I've been trying to jury-rig
similarity=gensim.similarities.docsim.Similarity(lsi[corpus_1]) (which if I'm understanding lsi[corpus_1] correctly is m X n) and then index similarity[corpus_2] where that corpus is another matrix (m X b) ideally I'd like to map matrix two (converted into corpus_2) to the LSI space created using dimensionality reduction of corpus_1 (see point 3 below for more)
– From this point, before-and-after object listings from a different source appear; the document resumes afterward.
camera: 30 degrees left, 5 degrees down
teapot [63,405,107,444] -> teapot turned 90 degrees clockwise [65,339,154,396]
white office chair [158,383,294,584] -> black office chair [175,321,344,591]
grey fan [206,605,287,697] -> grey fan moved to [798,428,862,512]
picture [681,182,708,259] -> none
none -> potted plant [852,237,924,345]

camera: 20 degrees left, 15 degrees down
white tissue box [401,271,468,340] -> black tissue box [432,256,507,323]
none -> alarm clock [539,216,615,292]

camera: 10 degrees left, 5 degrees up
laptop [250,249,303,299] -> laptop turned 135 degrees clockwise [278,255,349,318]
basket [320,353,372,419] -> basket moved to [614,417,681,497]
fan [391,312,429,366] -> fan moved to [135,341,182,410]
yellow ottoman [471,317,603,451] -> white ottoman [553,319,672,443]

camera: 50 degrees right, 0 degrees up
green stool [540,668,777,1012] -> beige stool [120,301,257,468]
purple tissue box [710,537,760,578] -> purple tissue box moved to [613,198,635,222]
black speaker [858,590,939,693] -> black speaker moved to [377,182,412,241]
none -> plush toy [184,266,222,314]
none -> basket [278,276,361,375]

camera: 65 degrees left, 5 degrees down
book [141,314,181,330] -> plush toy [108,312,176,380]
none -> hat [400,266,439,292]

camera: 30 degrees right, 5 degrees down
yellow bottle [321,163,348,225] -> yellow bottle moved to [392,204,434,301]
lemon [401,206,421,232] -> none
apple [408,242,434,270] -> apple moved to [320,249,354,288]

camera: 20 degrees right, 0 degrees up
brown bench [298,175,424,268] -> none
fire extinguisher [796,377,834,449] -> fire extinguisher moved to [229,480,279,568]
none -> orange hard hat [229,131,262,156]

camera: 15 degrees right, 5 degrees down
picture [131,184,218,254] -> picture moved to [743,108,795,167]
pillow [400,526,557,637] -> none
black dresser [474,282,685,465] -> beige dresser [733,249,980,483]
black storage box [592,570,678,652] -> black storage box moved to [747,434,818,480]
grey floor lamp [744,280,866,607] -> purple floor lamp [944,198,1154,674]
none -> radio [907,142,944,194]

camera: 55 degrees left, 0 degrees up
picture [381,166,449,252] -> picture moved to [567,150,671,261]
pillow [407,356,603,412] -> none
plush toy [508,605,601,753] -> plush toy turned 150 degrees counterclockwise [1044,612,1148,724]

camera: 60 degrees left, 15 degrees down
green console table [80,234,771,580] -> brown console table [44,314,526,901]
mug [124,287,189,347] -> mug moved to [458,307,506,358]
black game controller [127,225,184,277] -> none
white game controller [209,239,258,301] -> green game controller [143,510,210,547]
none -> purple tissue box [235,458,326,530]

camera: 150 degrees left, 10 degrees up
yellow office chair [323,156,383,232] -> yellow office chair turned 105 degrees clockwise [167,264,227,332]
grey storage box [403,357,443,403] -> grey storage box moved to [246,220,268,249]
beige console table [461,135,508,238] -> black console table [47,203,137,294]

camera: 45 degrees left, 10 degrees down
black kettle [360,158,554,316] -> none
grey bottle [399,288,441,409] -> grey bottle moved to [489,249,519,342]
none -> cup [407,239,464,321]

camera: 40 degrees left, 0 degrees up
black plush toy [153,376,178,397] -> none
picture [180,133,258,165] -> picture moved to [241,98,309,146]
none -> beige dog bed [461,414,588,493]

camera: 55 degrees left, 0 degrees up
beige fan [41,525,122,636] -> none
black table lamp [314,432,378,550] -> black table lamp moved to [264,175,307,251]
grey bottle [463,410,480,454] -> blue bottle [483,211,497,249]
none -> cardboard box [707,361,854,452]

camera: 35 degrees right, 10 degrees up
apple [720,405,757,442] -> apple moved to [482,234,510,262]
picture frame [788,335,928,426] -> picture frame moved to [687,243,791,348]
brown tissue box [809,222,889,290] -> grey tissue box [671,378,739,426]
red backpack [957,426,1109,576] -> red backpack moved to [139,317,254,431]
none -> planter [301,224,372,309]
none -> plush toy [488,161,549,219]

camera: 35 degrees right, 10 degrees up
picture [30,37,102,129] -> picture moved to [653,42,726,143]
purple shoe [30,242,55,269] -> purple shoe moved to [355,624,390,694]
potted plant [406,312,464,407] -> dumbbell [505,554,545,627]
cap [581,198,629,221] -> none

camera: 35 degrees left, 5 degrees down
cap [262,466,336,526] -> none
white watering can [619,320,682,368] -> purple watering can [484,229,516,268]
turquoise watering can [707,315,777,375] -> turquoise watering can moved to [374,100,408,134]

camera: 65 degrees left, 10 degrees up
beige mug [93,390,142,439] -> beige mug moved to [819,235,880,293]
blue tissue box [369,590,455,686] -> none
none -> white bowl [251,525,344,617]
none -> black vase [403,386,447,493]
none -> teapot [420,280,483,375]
The overall vision of the project is to
1. TFIDF - Use TFIDF to weight terms that are less frequent
2. LSI - Dimensionally reduce that term document matrix into a feature space where terms are mapped in some arbitrary dimensionally reduced document space
3. Dot Product - Map the documents back into that space using the dot product of my LSI matrix and the TFIDF weighted term-document matrix
4. Query - Take a new query, map it into the same term document vector, apply the tfidf-weighting to its words then map that term vector into this arbitrary feature space created in part two then take the dot product of that matrix and the matrix created in step three.
This returns the most similar document to the query and I've had good success with the results on a smaller scale but simply cannot find a way to scale this up. The parts I'm hitting serious memory limits on are the LSI, initiating the zeros matrix is taking all the ram by itself though I haven't tried looping through all my documents in smaller chunks using add_documents (will try that next), and the dot product. If you guys have any thoughts on using gensim.similarities.docsim.Similarity or anything else to simulate dot product that'd be greatly appreciated.